As an intern, Shevchenko worked with data in the Amazon catalog, where multiple images, textual descriptions, and attributes exist for each product. This data may be used by Amazon scientists to classify products, cluster them in similar groups, find duplicates, and fill in information that a seller might have omitted, among many other tasks.
“All these tasks usually require extracting representations as a first step,” she explains. “No matter what you are doing, you first need to process your data and get something we call vector embeddings. Embeddings summarize and get all the important information from your data and transfer it into numerical form, which you can further use in your models.” Her task: create representations that combine visual and textual information efficiently.
She also contributed to a virtual product try-on project, a completely new area for her.

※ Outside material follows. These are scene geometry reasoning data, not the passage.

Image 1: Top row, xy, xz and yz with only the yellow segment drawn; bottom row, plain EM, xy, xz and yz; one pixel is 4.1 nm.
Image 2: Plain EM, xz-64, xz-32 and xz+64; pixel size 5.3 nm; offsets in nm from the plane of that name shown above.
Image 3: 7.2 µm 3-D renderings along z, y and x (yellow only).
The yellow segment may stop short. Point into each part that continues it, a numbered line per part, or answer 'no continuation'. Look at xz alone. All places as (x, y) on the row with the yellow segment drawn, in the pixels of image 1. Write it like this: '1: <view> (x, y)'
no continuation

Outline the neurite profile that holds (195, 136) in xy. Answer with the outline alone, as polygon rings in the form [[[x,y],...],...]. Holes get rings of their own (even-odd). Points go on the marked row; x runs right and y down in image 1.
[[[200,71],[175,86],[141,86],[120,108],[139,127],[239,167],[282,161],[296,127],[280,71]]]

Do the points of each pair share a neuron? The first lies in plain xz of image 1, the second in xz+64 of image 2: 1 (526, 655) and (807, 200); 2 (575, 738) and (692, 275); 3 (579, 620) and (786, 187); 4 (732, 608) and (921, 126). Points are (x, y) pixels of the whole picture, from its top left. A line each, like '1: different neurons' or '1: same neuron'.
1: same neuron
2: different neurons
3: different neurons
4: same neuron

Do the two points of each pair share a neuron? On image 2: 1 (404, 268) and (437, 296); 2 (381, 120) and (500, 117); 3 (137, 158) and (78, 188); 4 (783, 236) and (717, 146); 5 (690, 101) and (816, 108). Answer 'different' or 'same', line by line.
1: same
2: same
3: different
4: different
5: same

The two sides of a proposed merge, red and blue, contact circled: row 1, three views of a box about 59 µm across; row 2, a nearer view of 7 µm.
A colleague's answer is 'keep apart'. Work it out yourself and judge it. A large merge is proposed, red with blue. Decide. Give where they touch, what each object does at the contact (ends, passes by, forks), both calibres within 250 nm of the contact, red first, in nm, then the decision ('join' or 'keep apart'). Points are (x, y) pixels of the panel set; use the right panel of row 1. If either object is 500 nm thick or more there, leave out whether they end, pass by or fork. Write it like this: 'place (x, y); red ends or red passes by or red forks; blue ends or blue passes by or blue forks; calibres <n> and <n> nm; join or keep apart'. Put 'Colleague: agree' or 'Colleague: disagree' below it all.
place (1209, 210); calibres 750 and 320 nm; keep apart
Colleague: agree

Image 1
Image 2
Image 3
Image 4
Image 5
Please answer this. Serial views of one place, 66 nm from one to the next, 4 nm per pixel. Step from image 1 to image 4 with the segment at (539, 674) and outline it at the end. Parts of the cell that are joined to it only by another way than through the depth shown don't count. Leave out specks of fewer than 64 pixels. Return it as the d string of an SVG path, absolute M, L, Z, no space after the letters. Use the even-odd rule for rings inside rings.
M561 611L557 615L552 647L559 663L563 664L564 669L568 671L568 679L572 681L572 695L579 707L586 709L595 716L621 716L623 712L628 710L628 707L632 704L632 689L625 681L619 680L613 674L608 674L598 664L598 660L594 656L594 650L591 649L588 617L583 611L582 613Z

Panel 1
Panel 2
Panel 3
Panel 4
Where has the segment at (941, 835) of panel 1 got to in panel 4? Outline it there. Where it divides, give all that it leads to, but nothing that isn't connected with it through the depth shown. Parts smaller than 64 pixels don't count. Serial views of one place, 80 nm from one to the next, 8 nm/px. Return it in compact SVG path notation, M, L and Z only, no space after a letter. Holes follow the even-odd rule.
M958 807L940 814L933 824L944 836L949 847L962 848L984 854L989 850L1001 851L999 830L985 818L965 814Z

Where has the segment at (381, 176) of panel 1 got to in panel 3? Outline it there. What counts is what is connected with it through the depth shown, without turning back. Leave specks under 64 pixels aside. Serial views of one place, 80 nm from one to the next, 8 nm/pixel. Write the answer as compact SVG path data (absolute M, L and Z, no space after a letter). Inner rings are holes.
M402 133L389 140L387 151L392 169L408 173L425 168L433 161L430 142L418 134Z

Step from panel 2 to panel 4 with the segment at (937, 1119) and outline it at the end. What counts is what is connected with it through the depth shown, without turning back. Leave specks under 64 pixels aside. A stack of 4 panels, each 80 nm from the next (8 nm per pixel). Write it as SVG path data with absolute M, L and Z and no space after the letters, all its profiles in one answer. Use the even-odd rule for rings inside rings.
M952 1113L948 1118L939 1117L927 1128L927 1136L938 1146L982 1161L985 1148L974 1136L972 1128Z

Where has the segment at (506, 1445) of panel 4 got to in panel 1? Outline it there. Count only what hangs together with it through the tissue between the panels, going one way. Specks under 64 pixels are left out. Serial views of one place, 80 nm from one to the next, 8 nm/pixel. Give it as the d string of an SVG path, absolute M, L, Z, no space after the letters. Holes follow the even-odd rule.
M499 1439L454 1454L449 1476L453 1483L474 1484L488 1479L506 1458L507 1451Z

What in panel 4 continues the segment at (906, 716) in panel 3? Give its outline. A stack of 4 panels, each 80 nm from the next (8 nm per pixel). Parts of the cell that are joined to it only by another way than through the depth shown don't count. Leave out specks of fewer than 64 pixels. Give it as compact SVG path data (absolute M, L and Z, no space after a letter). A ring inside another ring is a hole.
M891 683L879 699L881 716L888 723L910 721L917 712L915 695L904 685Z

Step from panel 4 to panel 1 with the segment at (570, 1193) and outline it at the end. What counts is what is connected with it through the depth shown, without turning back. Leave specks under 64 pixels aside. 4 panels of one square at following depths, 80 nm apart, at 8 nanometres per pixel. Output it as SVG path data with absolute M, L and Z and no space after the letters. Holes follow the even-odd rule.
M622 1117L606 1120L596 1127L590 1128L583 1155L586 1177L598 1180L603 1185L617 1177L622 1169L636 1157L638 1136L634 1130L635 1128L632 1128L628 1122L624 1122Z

“I love that process when you're starting on a new direction, and you’re reading the literature, and diving deep into the basics of a new topic,” she says. One of the greatest challenges in this project, she says, is to make sure that the model developed is trustworthy and works for all customers.
Combining computer vision with other areas
During her internship, which ended in April, Shevchenko had the opportunity to work with Amazon scientists from multiple backgrounds and different experiences.
“No matter which problem I faced, there was always someone from our team who I could talk to, who had a really good experience or knowledge to help me with it. That was a great opportunity.”
She also benefitted from access to resources she didn’t have in academia. “During my PhD, when I worked with neural networks, training large models, there was always this problem of not having enough computing resources,” she explained. “But with Amazon, you can use almost any resource that is available to you, which greatly accelerates your process.”
Shevchenko, who moved into her full time role earlier this month, believes there is still a lot to explore in computer vision research. But, in the future, she believes that different areas of AI will coalesce.
“Basic computer vision tasks have been solved more or less efficiently already. So, we're going to the next step, where we're combining computer vision with other areas, like natural language processing.”